Carrie Fisher is just as accomplished offscreen as her on-screen princess-turned-general Star Wars character, and she’s getting a lifetime achievement award at Harvard University to prove it.
Fisher will be honored by the Humanist Community at Harvard in partnership with the Harvard College Community of Humanists, Atheists, and Agnostics (HCHAA) at a ceremony at Harvard’s Memorial Church on April 18.
The actress has been outspoken about what it’s like to live with mental illness, sharing her own experiences with being bipolar and managing manic episodes.
“At times, being bipolar can be an all-consuming challenge, requiring a lot of stamina and even more courage, so if you’re living with this illness and functioning at all, it’s something to be proud of, not ashamed of,” she wrote in her memoir Wishful Drinking.

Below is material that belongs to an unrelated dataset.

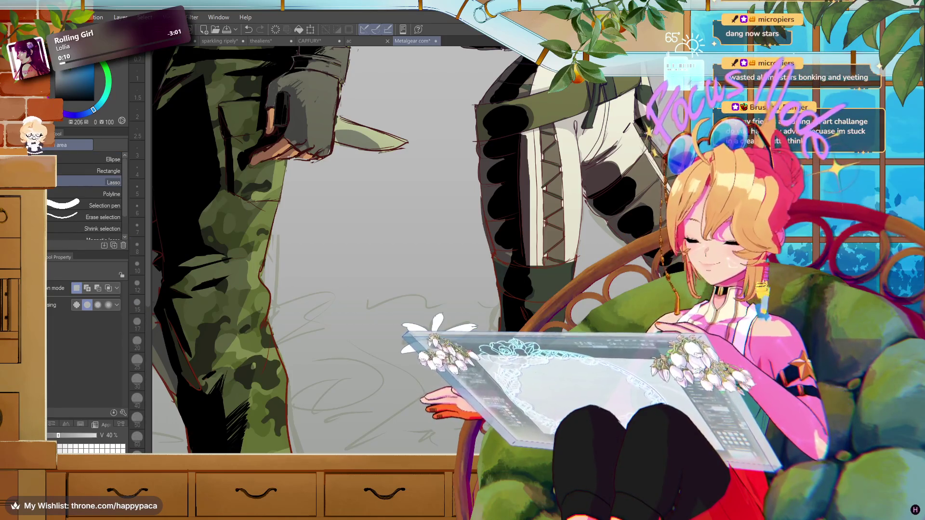
pyautogui.press('ctrl+a')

Fisher was also featured in Stephen Fry’s documentary The Secret Life of the Manic Depressive. A description of the Harvard event cited both of these projects as examples of how Fisher upholds values that are central to the Humanist Community at Harvard.
Past winners of the Annual Outstanding Lifetime Achievement Award in Cultural Humanism include Stephen Fry, Seth MacFarlane, director Joss Whedon, and author Sir Salman Rushdie. Fisher is the 10th honoree since the award was created in 2007.
Tickets for the award ceremony go on sale March 29 at the Harvard Box Office.